Devenu français en 1947, Heinz Stahlschmidt fit un retour très émouvant sur les terres de son enfance, à Dortmund, en 2001, pour s’expliquer. À 82 ans, et malgré l’embarras des politiques locaux, il était venu faire taire la rumeur qui le disait traître ou déserteur, et il en fut profondément heureux : "Sans ma Légion d’honneur, je n’aurais pas pu venir parler".

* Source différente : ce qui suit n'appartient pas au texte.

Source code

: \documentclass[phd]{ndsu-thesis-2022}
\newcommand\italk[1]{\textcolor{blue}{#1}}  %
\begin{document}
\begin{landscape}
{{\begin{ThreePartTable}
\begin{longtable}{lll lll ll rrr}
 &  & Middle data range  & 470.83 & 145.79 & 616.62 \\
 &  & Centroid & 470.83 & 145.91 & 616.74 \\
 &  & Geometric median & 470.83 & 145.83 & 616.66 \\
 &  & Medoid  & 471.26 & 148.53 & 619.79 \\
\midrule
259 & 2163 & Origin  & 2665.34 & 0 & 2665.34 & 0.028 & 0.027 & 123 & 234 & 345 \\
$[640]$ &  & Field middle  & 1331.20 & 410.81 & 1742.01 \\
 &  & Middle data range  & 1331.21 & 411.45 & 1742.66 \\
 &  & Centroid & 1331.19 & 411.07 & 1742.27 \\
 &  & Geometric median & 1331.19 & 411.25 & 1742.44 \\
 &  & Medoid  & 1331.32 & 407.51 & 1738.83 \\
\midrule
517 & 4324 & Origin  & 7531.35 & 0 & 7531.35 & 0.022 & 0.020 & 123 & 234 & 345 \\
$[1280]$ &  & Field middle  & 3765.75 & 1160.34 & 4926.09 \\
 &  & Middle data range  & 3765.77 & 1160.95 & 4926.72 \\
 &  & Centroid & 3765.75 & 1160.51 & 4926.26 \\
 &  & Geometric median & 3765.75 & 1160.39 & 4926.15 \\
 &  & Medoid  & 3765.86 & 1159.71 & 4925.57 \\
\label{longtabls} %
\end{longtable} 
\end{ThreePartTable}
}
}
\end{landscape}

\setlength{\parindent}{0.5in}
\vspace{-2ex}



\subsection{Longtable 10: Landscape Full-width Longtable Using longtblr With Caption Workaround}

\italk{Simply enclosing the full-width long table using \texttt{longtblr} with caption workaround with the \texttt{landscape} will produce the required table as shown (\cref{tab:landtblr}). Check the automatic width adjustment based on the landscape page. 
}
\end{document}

- Animation musicale sous l’occupation
Qui a sauvé Bordeaux ?
Les négociateurs qui ont fait pression sur le général allemand, les résistants qui en
reprenant l’explosion à leur compte, ont bluffé ? Le maire et ses amis qui, après cinq années de bonnes relations avec l’Occupant, ont pu l’influencer pour que Bordeaux soit épargnée ? Parmi toutes ces hypothèses, dont chacune porte une part de vérité, l’acte de Heinz Stahlschmidt s’avère déterminant.
L’ennemi parti, chacun veut s’attribuer les mérites. La Résistance ne peut admettre que la survie de Bordeaux soit le fait d’un soldat allemand. Les agents anglais et américains proposent de fortes sommes d’argent à Heinz Stahlschmidt pour qu’il signe un papier reconnaissant qu’il a agi sous leur ordre. Il refuse …
La vie de cet homme dans Bordeaux libéré va être perturbée. La famille Moga l’accueille comme un cinquième enfant. L’historien Dominique Lormier, le journaliste Christian Seguin et l’écrivain Michel Suffran vont œuvrer à rendre en grande partie sa dignité à cet homme valeureux.